Levelling-up and Regeneration Act 2023 receives Royal Assent
This large and controversial Act has finally been passed and introduces a wide range of new powers, which will be introduced over a number of years:
- It introduces levelling-up missions, to try to reduce economic disparities between regions. These include allowing every area in England to have a devolution deal.
- It creates a new form of devolved local government called a County Combined Authority.
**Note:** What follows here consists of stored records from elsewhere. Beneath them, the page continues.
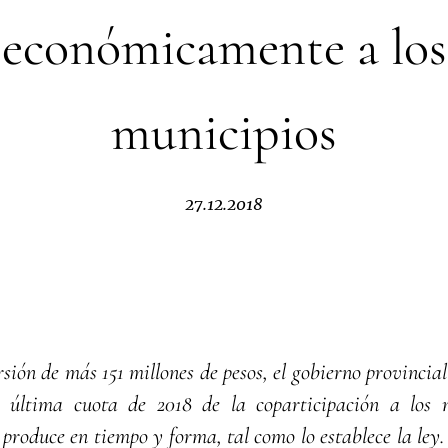
económicamente a los
municipios
27.12.2018
sión de más 151 millones de pesos, el gobierno provincial
a última cuota de 2018 de la coparticipación a los m
 produce en tiempo y forma, tal como lo establece la ley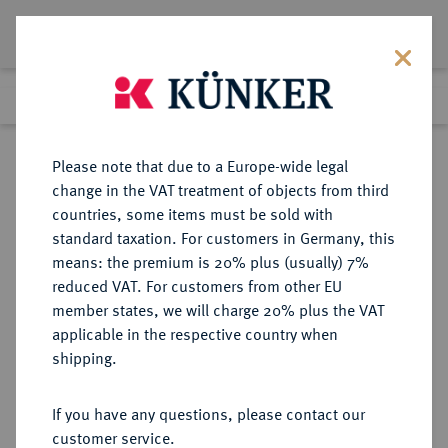
Lot 8449
Previous lot
Next lot
Return to list view
Please note that due to a Europe-wide legal
change in the VAT treatment of objects from third
countries, some items must be sold with
Lot 8449
standard taxation. For customers in Germany, this
eLive Premium Auction 356
·
means: the premium is 20% plus (usually) 7%
Finished
13 Oct 2021
reduced VAT. For customers from other EU
member states, we will charge 20% plus the VAT
DIE WELT DER KUNST
applicable in the respective country when
Wissenschaft und Bildung.
shipping.
Bronzemedaille 1904,
If you have any questions, please contact our
customer service.
Sold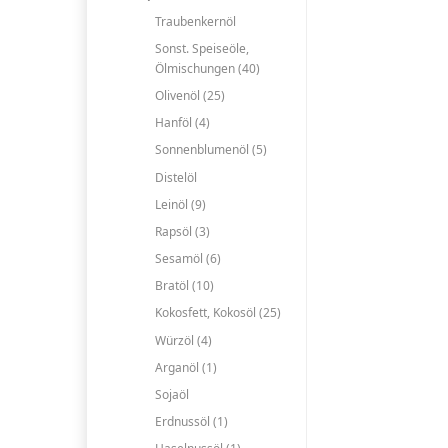
Traubenkernöl
Sonst. Speiseöle,
Ölmischungen (40)
Olivenöl (25)
Hanföl (4)
Sonnenblumenöl (5)
Distelöl
Leinöl (9)
Rapsöl (3)
Sesamöl (6)
Bratöl (10)
Kokosfett, Kokosöl (25)
Würzöl (4)
Arganöl (1)
Sojaöl
Erdnussöl (1)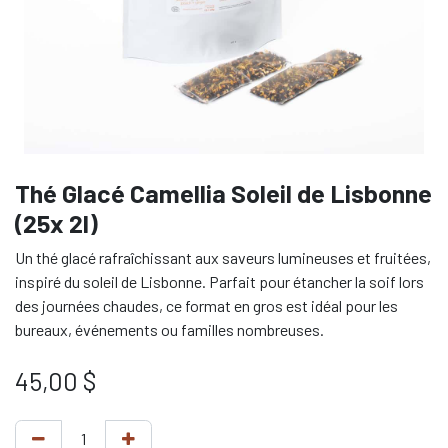
Thé Glacé Camellia Soleil de Lisbonne
(25x 2l)
Un thé glacé rafraîchissant aux saveurs lumineuses et fruitées,
inspiré du soleil de Lisbonne. Parfait pour étancher la soif lors
des journées chaudes, ce format en gros est idéal pour les
bureaux, événements ou familles nombreuses.
45,00
$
It also creates new powers for Combined Authorities.
- Introduces a new Infrastructure Levy and alters the existing Community Infrastructure Levy.
- A number of changes to the planning system, including the introduction of National Development Management Policies, which give central government powers to overrule local authorities.
- A pilot programme for Community Land Auctions, which are designed to encourage more development.
- Registration of short-term rental properties.
- A review of open access mapping under the Countryside and Rights of Way Act 2000.
Before it was passed, the Bill was used to try to pass a wide range of policies, including the government’s attempt to remove nutrient neutrality requirements for new homes, which was rejected by the House of Lords.
The King’s Speech, land, animals and property
There are a number of Bills and commitments in the speech, which outlines the legislative programme for the next year, that concern land use. Not all of these proposals have to be passed and the government can also add new proposals to its list:
- The government has not committed to a timetable on how it will protect hedgerows once the cross-compliance measures under previous EU policy no longer apply.
- It is also unclear what process the government will use to deliver ‘a clear target on storm overflow reduction’ to improve water quality.
- Animal welfare measures will be taken forward as single bills, rather than in the single one first introduced in the 2021–22 session. This includes banning live exports for fattening and slaughter and on livestock worrying.
- The Renters (Reform) Bill is expected to be given time to be passed this parliament although some of the reforms, such as abolishing no-fault evictions, will be delayed until court processes are ‘fit for purpose’.